→ What you have to do: The data that follows must be transcribed in full and exactly, minus the pictures.

━━━━━ Material for this task

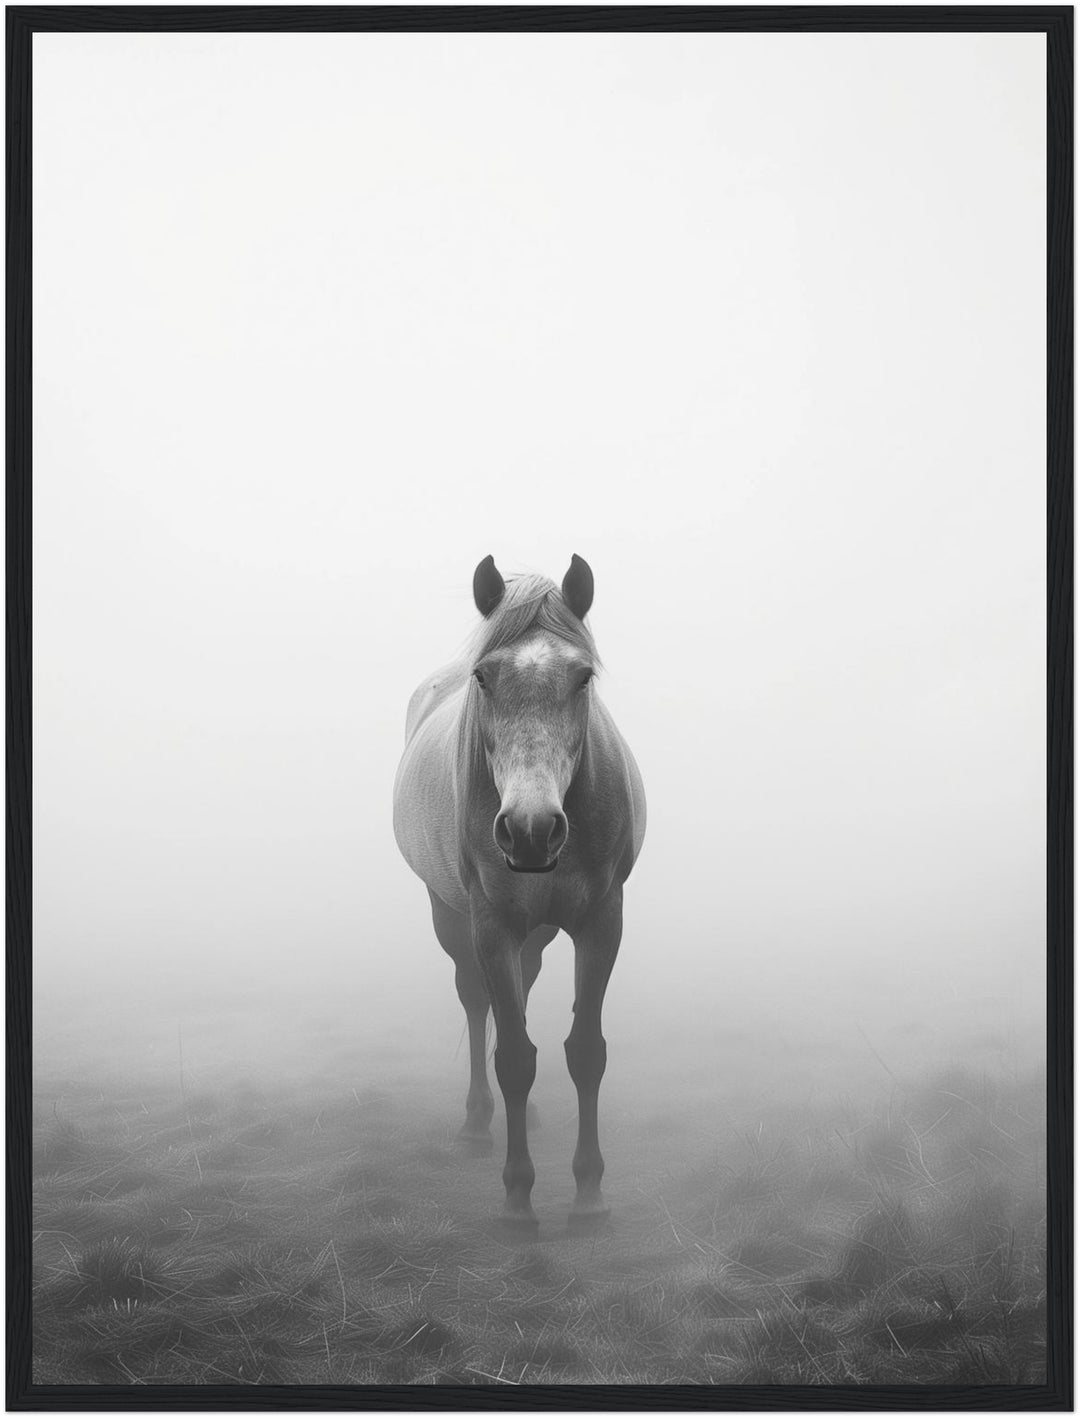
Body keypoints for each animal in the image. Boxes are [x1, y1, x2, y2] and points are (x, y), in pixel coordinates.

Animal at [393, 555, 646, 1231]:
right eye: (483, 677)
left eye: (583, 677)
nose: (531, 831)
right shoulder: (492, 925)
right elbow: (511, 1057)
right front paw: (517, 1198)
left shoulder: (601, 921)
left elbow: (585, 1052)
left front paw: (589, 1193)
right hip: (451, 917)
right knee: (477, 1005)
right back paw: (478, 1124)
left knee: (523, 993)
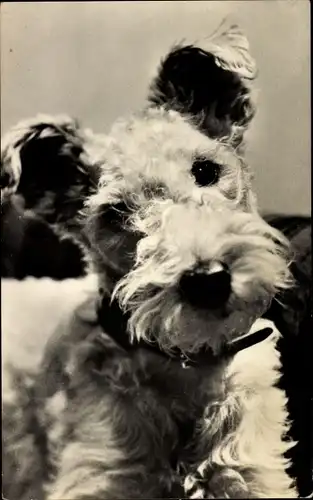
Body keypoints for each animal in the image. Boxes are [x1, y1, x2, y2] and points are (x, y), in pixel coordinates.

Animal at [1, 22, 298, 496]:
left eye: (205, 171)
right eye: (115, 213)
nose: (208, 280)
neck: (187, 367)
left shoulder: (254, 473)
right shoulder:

━━━━━━━━━━

→ Reply to the exercise:
Body keypoints for each animal in the image. Boxes are [x1, y1, x2, y2] and points are (x, y), in pixel coordinates.

Animal at [393, 555, 646, 1231]:
right eye: (483, 677)
left eye: (583, 677)
nose: (531, 831)
right shoulder: (492, 925)
right elbow: (511, 1057)
right front paw: (517, 1198)
left shoulder: (601, 921)
left elbow: (585, 1052)
left front paw: (589, 1193)
right hip: (451, 917)
right knee: (477, 1005)
right back paw: (478, 1124)
left knee: (523, 993)
Body keypoints for each animal in the image. Boxes are [x1, y1, x2, y2] and points are (x, y), in pixel coordinates.

Animal at [1, 22, 298, 496]:
left eye: (205, 171)
right eye: (115, 213)
nose: (208, 280)
neck: (187, 367)
left shoulder: (254, 473)
right shoulder:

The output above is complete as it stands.